→ **What is being asked**
Please output every line of the data from the line containing "todos los archivos y" down to the line containing "16.09.2018 18:40", both included, as a numbered list with no blank lines. Leave the pictures out of your answer.

→ **Source records**
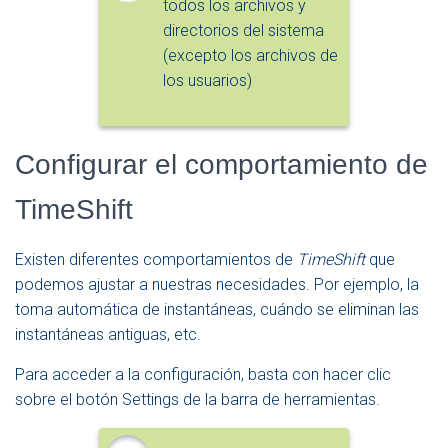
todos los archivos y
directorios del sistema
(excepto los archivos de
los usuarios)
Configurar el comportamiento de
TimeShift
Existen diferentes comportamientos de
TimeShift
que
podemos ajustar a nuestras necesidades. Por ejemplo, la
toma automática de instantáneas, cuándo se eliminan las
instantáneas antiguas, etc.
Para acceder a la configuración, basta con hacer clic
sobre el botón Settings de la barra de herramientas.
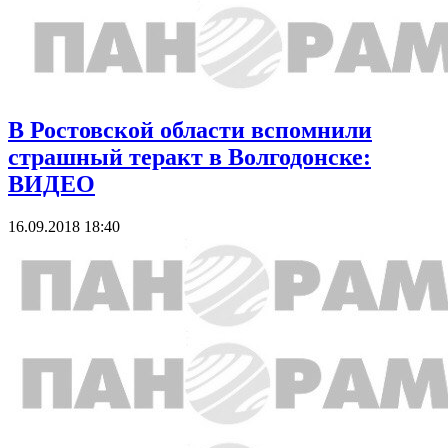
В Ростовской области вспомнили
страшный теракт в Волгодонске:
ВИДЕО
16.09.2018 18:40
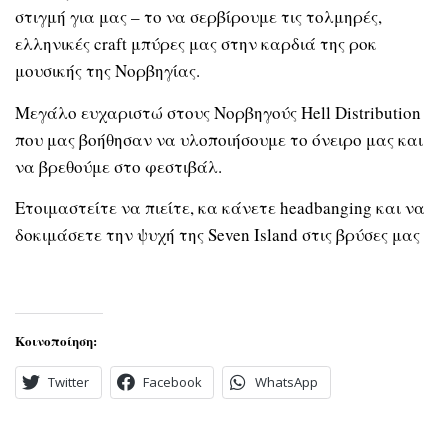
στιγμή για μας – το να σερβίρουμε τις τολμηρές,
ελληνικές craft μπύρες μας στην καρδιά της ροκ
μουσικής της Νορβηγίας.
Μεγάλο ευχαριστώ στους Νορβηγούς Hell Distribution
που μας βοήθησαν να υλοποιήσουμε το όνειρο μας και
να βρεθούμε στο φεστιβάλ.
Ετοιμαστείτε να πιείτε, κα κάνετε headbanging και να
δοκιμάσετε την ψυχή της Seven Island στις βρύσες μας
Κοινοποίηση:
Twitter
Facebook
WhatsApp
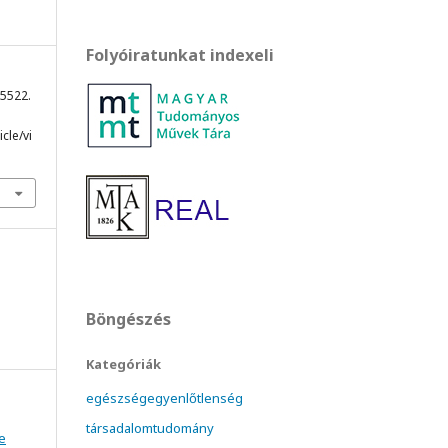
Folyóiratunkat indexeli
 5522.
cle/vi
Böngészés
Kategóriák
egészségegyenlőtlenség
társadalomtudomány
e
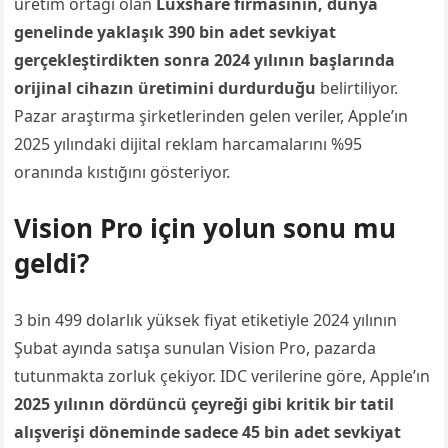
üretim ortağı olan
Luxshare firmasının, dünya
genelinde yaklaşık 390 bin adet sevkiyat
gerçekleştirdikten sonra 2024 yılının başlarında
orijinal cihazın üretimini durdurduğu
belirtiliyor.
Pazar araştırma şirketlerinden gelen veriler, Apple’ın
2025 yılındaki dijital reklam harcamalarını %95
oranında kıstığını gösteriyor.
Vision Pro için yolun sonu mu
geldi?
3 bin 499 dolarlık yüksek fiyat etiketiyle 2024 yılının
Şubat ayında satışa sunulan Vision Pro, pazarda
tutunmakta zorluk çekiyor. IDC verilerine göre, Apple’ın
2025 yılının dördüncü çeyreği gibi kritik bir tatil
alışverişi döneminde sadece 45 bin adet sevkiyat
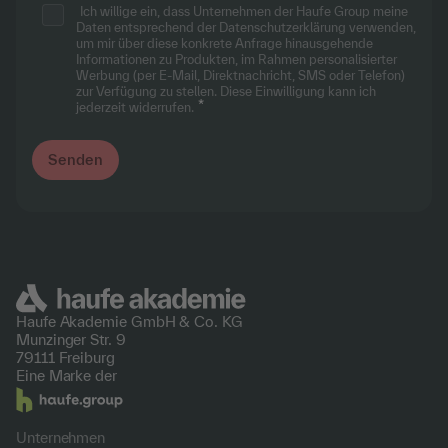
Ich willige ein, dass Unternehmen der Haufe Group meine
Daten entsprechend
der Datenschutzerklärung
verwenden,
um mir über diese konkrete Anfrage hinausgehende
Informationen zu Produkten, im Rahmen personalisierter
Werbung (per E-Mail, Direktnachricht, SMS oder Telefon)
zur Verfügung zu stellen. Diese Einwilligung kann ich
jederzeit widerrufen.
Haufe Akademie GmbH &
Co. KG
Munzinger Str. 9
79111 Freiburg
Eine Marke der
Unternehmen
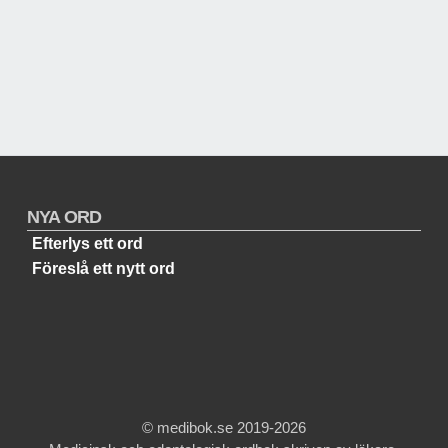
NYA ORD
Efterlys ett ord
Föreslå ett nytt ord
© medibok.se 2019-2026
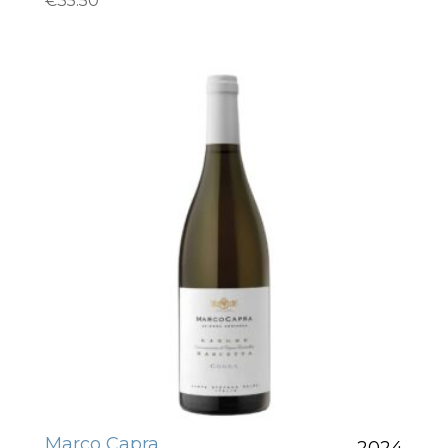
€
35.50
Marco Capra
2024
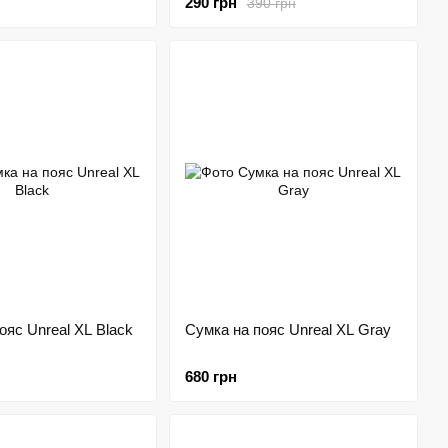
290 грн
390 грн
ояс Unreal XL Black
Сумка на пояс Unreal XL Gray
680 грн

...

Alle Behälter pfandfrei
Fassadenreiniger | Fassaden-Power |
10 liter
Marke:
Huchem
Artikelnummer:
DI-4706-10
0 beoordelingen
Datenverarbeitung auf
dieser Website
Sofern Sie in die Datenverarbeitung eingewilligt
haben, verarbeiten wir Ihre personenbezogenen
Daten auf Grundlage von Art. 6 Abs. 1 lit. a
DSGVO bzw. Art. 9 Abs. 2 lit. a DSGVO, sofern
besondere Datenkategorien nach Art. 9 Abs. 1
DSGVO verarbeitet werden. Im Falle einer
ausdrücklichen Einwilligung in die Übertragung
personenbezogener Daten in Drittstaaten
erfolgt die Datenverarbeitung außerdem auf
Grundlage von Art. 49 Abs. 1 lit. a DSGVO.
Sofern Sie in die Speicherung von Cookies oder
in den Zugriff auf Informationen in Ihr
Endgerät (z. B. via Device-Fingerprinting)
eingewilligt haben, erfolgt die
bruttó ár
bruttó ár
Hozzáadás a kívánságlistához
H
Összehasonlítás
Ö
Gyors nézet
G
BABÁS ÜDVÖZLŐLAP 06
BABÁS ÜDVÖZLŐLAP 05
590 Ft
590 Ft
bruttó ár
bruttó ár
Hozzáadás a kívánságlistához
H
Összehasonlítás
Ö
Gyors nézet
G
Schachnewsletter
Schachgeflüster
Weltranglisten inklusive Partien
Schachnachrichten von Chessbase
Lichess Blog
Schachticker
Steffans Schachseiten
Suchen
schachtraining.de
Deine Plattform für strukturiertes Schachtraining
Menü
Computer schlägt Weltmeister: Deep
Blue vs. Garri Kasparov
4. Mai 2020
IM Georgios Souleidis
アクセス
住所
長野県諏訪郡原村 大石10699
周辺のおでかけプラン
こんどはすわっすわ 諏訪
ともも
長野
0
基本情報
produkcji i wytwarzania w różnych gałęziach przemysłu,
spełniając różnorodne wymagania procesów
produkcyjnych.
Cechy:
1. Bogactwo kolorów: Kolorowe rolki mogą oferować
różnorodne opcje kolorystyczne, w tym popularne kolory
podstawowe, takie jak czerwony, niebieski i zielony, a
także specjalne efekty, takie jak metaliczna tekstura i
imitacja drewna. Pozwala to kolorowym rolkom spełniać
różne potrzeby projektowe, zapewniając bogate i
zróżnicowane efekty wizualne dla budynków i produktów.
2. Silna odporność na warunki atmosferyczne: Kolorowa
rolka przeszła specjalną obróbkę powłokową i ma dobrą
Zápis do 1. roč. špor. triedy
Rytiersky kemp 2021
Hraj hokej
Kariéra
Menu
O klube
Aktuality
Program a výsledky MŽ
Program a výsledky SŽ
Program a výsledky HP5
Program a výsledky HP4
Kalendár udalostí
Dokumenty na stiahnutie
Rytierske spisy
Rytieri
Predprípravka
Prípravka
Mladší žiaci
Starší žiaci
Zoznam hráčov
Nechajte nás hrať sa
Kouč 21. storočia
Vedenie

→ **Solution for this task**
1. todos los archivos y
2. directorios del sistema
3. (excepto los archivos de
4. los usuarios)
5. Configurar el comportamiento de
6. TimeShift
7. Existen diferentes comportamientos de
8. TimeShift
9. que
10. podemos ajustar a nuestras necesidades. Por ejemplo, la
11. toma automática de instantáneas, cuándo se eliminan las
12. instantáneas antiguas, etc.
13. Para acceder a la configuración, basta con hacer clic
14. sobre el botón Settings de la barra de herramientas.
15. В Ростовской области вспомнили
16. страшный теракт в Волгодонске:
17. ВИДЕО
18. 16.09.2018 18:40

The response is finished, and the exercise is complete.